• _WHAT YOU WILL DO_
Extract every record, keeping each one exactly as it is.

Stored items
• • •
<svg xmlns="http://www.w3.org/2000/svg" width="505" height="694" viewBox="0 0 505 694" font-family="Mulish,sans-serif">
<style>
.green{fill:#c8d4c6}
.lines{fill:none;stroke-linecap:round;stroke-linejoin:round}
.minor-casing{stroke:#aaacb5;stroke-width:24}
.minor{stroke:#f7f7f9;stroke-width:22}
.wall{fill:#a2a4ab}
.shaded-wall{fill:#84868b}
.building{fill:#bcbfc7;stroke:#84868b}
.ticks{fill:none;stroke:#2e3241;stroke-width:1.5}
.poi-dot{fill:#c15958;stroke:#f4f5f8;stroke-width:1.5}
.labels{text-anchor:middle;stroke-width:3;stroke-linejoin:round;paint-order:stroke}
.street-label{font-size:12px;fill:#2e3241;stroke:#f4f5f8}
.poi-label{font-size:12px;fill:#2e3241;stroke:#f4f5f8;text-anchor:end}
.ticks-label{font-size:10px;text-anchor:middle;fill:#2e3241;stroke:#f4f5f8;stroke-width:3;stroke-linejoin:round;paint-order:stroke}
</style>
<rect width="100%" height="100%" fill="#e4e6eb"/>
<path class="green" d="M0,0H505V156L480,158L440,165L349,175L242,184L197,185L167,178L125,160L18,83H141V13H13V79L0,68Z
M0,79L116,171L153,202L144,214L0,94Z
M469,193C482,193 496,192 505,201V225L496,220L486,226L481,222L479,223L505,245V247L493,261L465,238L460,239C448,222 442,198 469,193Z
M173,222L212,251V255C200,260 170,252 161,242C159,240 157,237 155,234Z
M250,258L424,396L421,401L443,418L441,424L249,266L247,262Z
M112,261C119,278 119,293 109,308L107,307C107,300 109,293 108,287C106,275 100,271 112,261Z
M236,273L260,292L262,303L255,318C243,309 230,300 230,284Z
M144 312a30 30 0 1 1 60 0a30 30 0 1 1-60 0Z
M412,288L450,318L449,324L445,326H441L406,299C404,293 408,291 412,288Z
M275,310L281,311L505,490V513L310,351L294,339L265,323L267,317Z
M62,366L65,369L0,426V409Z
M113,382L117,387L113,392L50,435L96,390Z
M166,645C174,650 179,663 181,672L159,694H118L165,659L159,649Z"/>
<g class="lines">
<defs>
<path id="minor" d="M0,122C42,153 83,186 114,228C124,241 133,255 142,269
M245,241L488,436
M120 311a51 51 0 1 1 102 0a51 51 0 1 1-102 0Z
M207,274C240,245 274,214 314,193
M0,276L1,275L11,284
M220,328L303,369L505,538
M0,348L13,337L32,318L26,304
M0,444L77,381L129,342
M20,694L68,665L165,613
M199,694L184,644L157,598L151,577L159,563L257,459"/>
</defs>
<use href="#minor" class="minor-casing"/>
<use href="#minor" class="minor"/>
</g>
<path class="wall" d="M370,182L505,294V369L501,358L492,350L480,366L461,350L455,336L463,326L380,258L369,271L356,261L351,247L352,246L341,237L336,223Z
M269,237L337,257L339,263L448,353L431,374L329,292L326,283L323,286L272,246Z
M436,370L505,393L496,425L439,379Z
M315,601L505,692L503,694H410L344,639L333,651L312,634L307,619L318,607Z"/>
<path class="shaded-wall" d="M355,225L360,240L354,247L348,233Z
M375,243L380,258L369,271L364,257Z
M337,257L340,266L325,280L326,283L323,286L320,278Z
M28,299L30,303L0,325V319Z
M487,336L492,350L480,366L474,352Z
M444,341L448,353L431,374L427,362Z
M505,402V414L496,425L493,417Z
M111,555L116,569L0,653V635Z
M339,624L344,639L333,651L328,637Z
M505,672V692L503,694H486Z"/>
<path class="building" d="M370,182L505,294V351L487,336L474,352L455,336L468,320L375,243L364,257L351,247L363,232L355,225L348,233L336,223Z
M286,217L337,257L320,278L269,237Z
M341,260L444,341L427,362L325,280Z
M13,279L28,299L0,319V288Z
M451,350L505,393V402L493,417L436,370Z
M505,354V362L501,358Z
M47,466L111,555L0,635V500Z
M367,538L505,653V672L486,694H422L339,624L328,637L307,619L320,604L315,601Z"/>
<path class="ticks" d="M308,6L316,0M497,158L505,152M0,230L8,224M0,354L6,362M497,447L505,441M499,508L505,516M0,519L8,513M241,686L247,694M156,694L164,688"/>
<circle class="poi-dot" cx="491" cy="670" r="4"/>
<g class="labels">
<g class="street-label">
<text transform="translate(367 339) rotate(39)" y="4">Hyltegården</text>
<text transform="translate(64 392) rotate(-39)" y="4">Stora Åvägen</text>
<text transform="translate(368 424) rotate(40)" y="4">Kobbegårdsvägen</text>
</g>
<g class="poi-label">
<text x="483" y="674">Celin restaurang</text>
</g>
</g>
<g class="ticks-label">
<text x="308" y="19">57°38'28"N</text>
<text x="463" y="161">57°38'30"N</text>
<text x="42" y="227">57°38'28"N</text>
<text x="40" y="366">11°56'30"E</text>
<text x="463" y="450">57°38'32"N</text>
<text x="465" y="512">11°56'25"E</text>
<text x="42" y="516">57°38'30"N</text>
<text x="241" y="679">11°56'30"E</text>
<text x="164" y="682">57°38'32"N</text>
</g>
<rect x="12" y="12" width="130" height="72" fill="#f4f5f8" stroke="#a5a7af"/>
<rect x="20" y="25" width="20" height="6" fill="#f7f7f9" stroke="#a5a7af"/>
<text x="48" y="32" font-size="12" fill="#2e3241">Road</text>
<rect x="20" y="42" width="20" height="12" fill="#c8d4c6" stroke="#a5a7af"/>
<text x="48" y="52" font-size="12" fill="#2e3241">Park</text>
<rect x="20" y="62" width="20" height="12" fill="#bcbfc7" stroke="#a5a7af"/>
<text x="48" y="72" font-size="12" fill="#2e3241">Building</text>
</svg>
• • •
• _OUTPUT_
<svg xmlns="http://www.w3.org/2000/svg" width="505" height="694" viewBox="0 0 505 694" font-family="Mulish,sans-serif">
<style>
.green{fill:#c8d4c6}
.lines{fill:none;stroke-linecap:round;stroke-linejoin:round}
.minor-casing{stroke:#aaacb5;stroke-width:24}
.minor{stroke:#f7f7f9;stroke-width:22}
.wall{fill:#a2a4ab}
.shaded-wall{fill:#84868b}
.building{fill:#bcbfc7;stroke:#84868b}
.ticks{fill:none;stroke:#2e3241;stroke-width:1.5}
.poi-dot{fill:#c15958;stroke:#f4f5f8;stroke-width:1.5}
.labels{text-anchor:middle;stroke-width:3;stroke-linejoin:round;paint-order:stroke}
.street-label{font-size:12px;fill:#2e3241;stroke:#f4f5f8}
.poi-label{font-size:12px;fill:#2e3241;stroke:#f4f5f8;text-anchor:end}
.ticks-label{font-size:10px;text-anchor:middle;fill:#2e3241;stroke:#f4f5f8;stroke-width:3;stroke-linejoin:round;paint-order:stroke}
</style>
<rect width="100%" height="100%" fill="#e4e6eb"/>
<path class="green" d="M0,0H505V156L480,158L440,165L349,175L242,184L197,185L167,178L125,160L18,83H141V13H13V79L0,68Z
M0,79L116,171L153,202L144,214L0,94Z
M469,193C482,193 496,192 505,201V225L496,220L486,226L481,222L479,223L505,245V247L493,261L465,238L460,239C448,222 442,198 469,193Z
M173,222L212,251V255C200,260 170,252 161,242C159,240 157,237 155,234Z
M250,258L424,396L421,401L443,418L441,424L249,266L247,262Z
M112,261C119,278 119,293 109,308L107,307C107,300 109,293 108,287C106,275 100,271 112,261Z
M236,273L260,292L262,303L255,318C243,309 230,300 230,284Z
M144 312a30 30 0 1 1 60 0a30 30 0 1 1-60 0Z
M412,288L450,318L449,324L445,326H441L406,299C404,293 408,291 412,288Z
M275,310L281,311L505,490V513L310,351L294,339L265,323L267,317Z
M62,366L65,369L0,426V409Z
M113,382L117,387L113,392L50,435L96,390Z
M166,645C174,650 179,663 181,672L159,694H118L165,659L159,649Z"/>
<g class="lines">
<defs>
<path id="minor" d="M0,122C42,153 83,186 114,228C124,241 133,255 142,269
M245,241L488,436
M120 311a51 51 0 1 1 102 0a51 51 0 1 1-102 0Z
M207,274C240,245 274,214 314,193
M0,276L1,275L11,284
M220,328L303,369L505,538
M0,348L13,337L32,318L26,304
M0,444L77,381L129,342
M20,694L68,665L165,613
M199,694L184,644L157,598L151,577L159,563L257,459"/>
</defs>
<use href="#minor" class="minor-casing"/>
<use href="#minor" class="minor"/>
</g>
<path class="wall" d="M370,182L505,294V369L501,358L492,350L480,366L461,350L455,336L463,326L380,258L369,271L356,261L351,247L352,246L341,237L336,223Z
M269,237L337,257L339,263L448,353L431,374L329,292L326,283L323,286L272,246Z
M436,370L505,393L496,425L439,379Z
M315,601L505,692L503,694H410L344,639L333,651L312,634L307,619L318,607Z"/>
<path class="shaded-wall" d="M355,225L360,240L354,247L348,233Z
M375,243L380,258L369,271L364,257Z
M337,257L340,266L325,280L326,283L323,286L320,278Z
M28,299L30,303L0,325V319Z
M487,336L492,350L480,366L474,352Z
M444,341L448,353L431,374L427,362Z
M505,402V414L496,425L493,417Z
M111,555L116,569L0,653V635Z
M339,624L344,639L333,651L328,637Z
M505,672V692L503,694H486Z"/>
<path class="building" d="M370,182L505,294V351L487,336L474,352L455,336L468,320L375,243L364,257L351,247L363,232L355,225L348,233L336,223Z
M286,217L337,257L320,278L269,237Z
M341,260L444,341L427,362L325,280Z
M13,279L28,299L0,319V288Z
M451,350L505,393V402L493,417L436,370Z
M505,354V362L501,358Z
M47,466L111,555L0,635V500Z
M367,538L505,653V672L486,694H422L339,624L328,637L307,619L320,604L315,601Z"/>
<path class="ticks" d="M308,6L316,0M497,158L505,152M0,230L8,224M0,354L6,362M497,447L505,441M499,508L505,516M0,519L8,513M241,686L247,694M156,694L164,688"/>
<circle class="poi-dot" cx="491" cy="670" r="4"/>
<g class="labels">
<g class="street-label">
<text transform="translate(367 339) rotate(39)" y="4">Hyltegården</text>
<text transform="translate(64 392) rotate(-39)" y="4">Stora Åvägen</text>
<text transform="translate(368 424) rotate(40)" y="4">Kobbegårdsvägen</text>
</g>
<g class="poi-label">
<text x="483" y="674">Celin restaurang</text>
</g>
</g>
<g class="ticks-label">
<text x="308" y="19">57°38'28"N</text>
<text x="463" y="161">57°38'30"N</text>
<text x="42" y="227">57°38'28"N</text>
<text x="40" y="366">11°56'30"E</text>
<text x="463" y="450">57°38'32"N</text>
<text x="465" y="512">11°56'25"E</text>
<text x="42" y="516">57°38'30"N</text>
<text x="241" y="679">11°56'30"E</text>
<text x="164" y="682">57°38'32"N</text>
</g>
<rect x="12" y="12" width="130" height="72" fill="#f4f5f8" stroke="#a5a7af"/>
<rect x="20" y="25" width="20" height="6" fill="#f7f7f9" stroke="#a5a7af"/>
<text x="48" y="32" font-size="12" fill="#2e3241">Road</text>
<rect x="20" y="42" width="20" height="12" fill="#c8d4c6" stroke="#a5a7af"/>
<text x="48" y="52" font-size="12" fill="#2e3241">Park</text>
<rect x="20" y="62" width="20" height="12" fill="#bcbfc7" stroke="#a5a7af"/>
<text x="48" y="72" font-size="12" fill="#2e3241">Building</text>
</svg>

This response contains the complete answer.